The whole show was in very bad taste, not quite like a kidney thieved bathtub, but still the whole country spoke shame of it… Untill the very last minute.
And it did exactly what it was meant to do, just like this bathtub: draw attention to an enourmous problem.
I like this bathtub, cause of it doing exactly what it should do, in this very context. And I love the people who started this group, and I will certainly be joining it.
GreenLantern Excelsior
Aug 21st, 2007
Darkfoxx, thank you for providing the ending to that story. I had read about the show on the Internet but never did find out that it was a hoax. That’s a great result.
Lifesharers sounds like a terrible idea. There must be better ways to encourage people to become donors than making them live in fear that they won’t receive an organ unless they join one particular group.
Irukandji Piek
Sep 11th, 2007
Thank you all for your comments. Regarding the bathtub poster, please note it is not a product of the Organ Donation & Transplantation Group. I was amused to find it when I first began my SL search on donation and transplantation. I found the bathtub posted for sale in a shop. Though I sent a note to it’s vendor about putting up a poster for our group beside it I never heard anything back. I appreciate how many of you can see the humor here.
Having been in the donation field, I’d have to say that until Americans are willing to openly acept donation as the norm there may be little that changes donation rates. Many other countries have a natural assumption that an individual is a donor unless they specifically opt out. Here we have an opt-in system.
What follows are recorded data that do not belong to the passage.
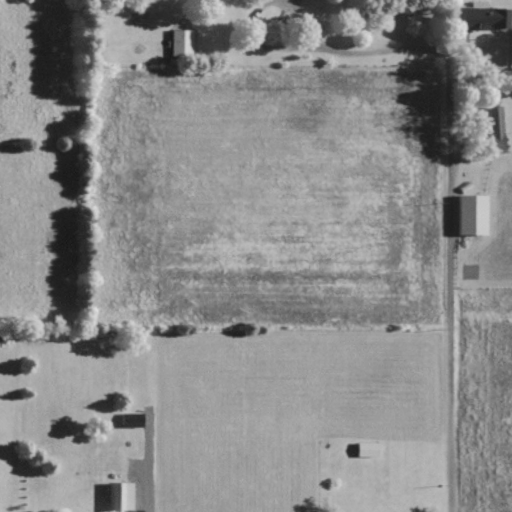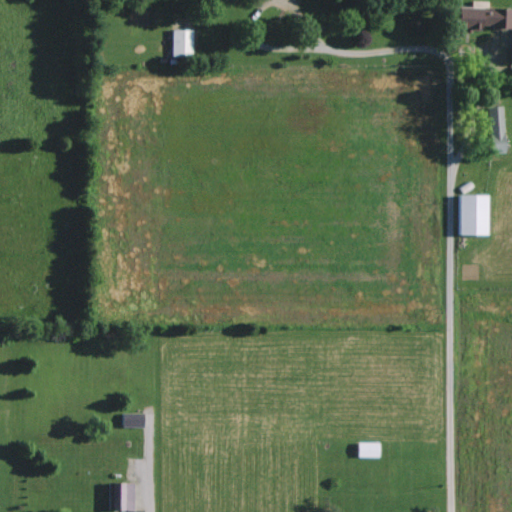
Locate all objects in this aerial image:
building: (481, 19)
building: (179, 43)
road: (446, 62)
building: (493, 125)
building: (470, 214)
road: (447, 329)
building: (130, 420)
building: (365, 450)
building: (120, 496)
It has been my experience that, whether registered as donor or not, it is the very rare case that a family will go against an individual’s wishes if known. Acute grief and trauma can make for very stressful times and knowing somehow some good can come of an unforseen tragedy can bring some measure of comfort.
Again, thank you for your interest and participation. Feel free to drop by Canis Beach, search for either Zeke Yoshikawa or me, and/or join the group. We look forward to continuing the discussion.